João Lourenço recebeu Paula Amorim e fez questão de tornar o encontro público

Encontro sinaliza que o Presidente da República de Angola privilegia as relações institucionais com a Galp, circunstância que marginaliza Isabel dos Santos enquanto acionista minoritária da Amorim Energia.
João Lourenço recebeu Paula Amorim e fez questão de tornar o encontro público
Negócios 19 de junho de 2019 às 11:22

O Presidente da República de Angola, João Lourenço, recebeu Paula Amorim, a empresária que lidera a Amorim Energia, que controla 33,34% da Galp e na qual tem como acionistas minoritários a Sonangol e Isabel dos Santos, através da holding Esperanza.

O encontro foi divulgado pela própria Presidência da República de Angola, na página de Facebook que criou no passado dia 12 de junho. No comentário a este encontro com a também presidente do conselho de administração da Galp, os administradores desta página oficial escreveram que "a cooperação no domínio energético foi o mote da conversa".

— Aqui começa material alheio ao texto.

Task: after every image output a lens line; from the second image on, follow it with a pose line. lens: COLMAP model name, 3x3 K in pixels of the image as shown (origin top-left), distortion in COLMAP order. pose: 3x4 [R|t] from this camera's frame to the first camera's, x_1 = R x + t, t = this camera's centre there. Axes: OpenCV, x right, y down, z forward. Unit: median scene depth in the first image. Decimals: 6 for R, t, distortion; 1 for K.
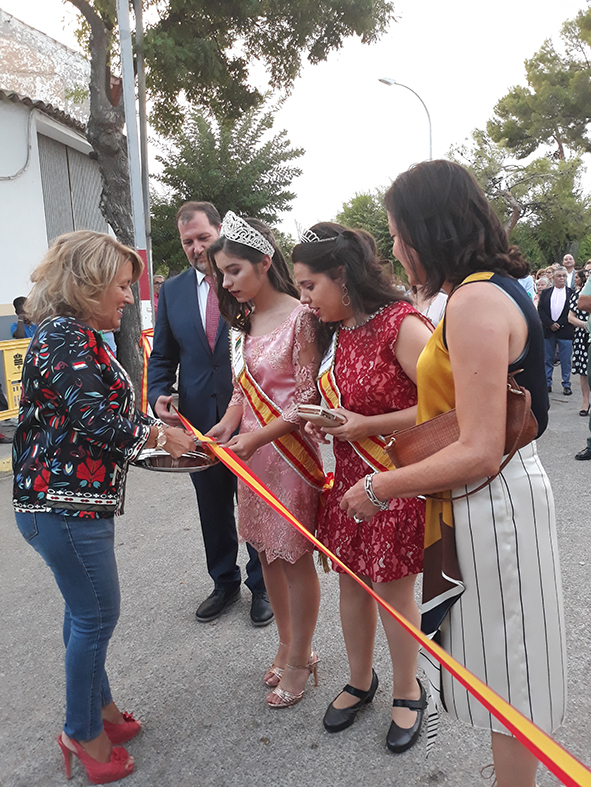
lens RADIAL K [[645.1, 0, 296.0], [0, 645.1, 391.7], [0, 0, 1]] dist [-0.040902, 0.038076]
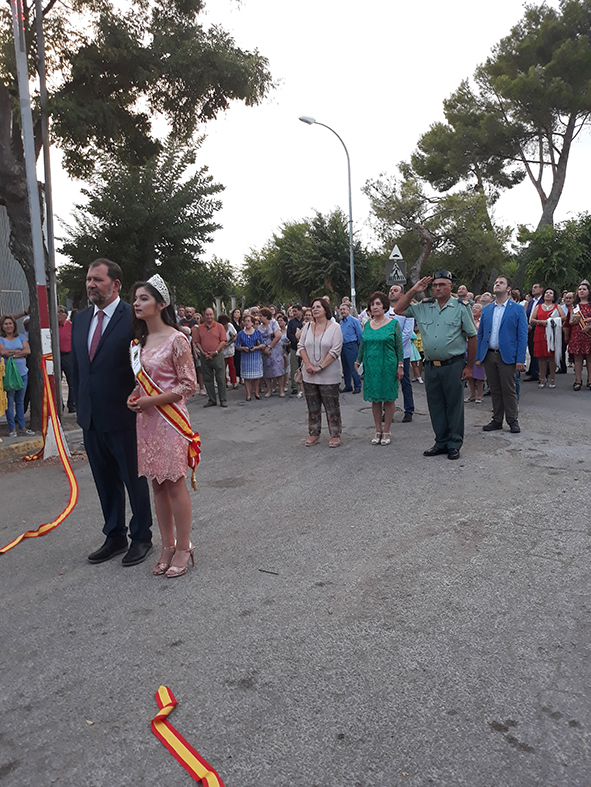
lens RADIAL K [[645.1, 0, 296.5], [0, 645.1, 393.5], [0, 0, 1]] dist [-0.040902, 0.038076]
pose [[0.996449, -0.010392, 0.083555, 0.088158], [0.013245, 0.999346, -0.033660, 0.013353], [-0.083151, 0.034648, 0.995934, -0.133457]]
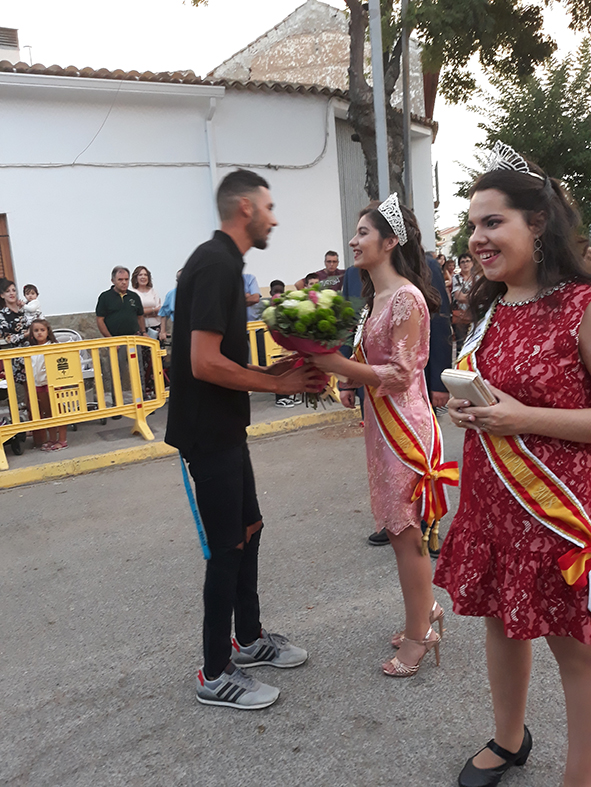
lens RADIAL K [[645.1, 0, 311.1], [0, 645.1, 395.4], [0, 0, 1]] dist [-0.040902, 0.038076]
pose [[0.871575, 0.065140, -0.485915, 0.122036], [-0.040774, 0.997331, 0.060563, -0.012652], [0.488563, -0.032973, 0.871905, 0.041965]]
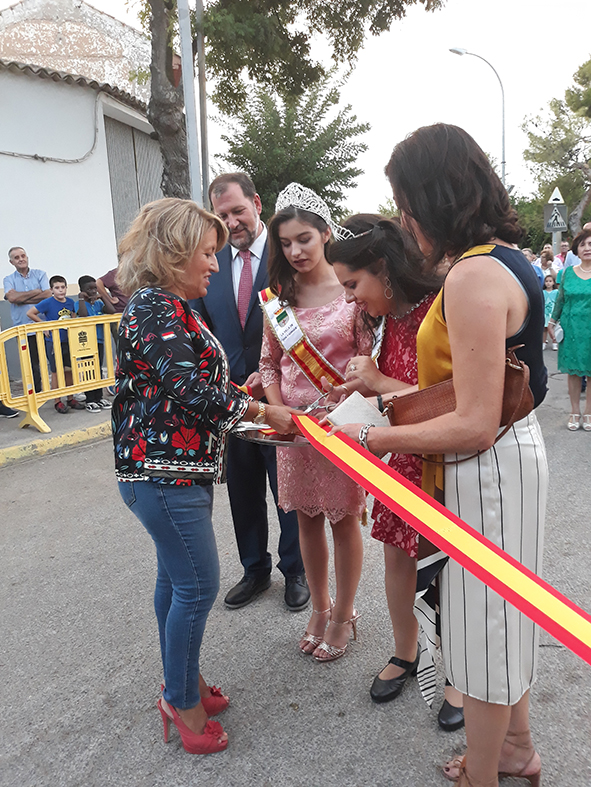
lens RADIAL K [[645.1, 0, 298.5], [0, 645.1, 392.8], [0, 0, 1]] dist [-0.040902, 0.038076]
pose [[0.994936, 0.011874, -0.099808, 0.013917], [-0.008598, 0.999412, 0.033193, 0.002387], [0.100143, -0.032167, 0.994453, -0.000986]]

Esta reunião tem um significado político subjacente, na medida em que aponta para uma aproximação do Governo de Angola ao acionista de referência da petrolífera angolana, sendo que as relações deste com Isabel dos Santos, nos últimos anos, foram marcadas por um conflito surdo. Ao encontrar-se com Paula Amorim, João Lourenço está claramente a dar preferência ao fortalecimento de uma relação institucional.

Logo no início do seu mandato, João Lourenço admitiu a hipótese de a Sonangol vender a sua participação na Galp, mas essa estratégia não se concretizou. Contudo, a reforma do setor petrolífero concretizada pelo chefe de Estado angolano, a qual passa por focar a Sonangol no seu "core business", ou seja, a produção, poderá fazer com que a posição que detém na Galp seja transferida para outra entidade do Estado.

A Amorim Energia é controlada a 55% pela família Amorim, sendo que os restantes 45% estão divididos entre a Sonangol e a Esperanza Holding, sendo que a petrolífera angolana é maioritária, controlando 60% do capital.

A  nomeação dos corpos sociais da Galp, em março deste ano, já tinha sinalizado uma reaproximação entre a Galp e a Sonangol, tendo a petrolífera angolana indicado o nome de Carlos Pinto para integrar o conselho de administração da empresa portuguesa.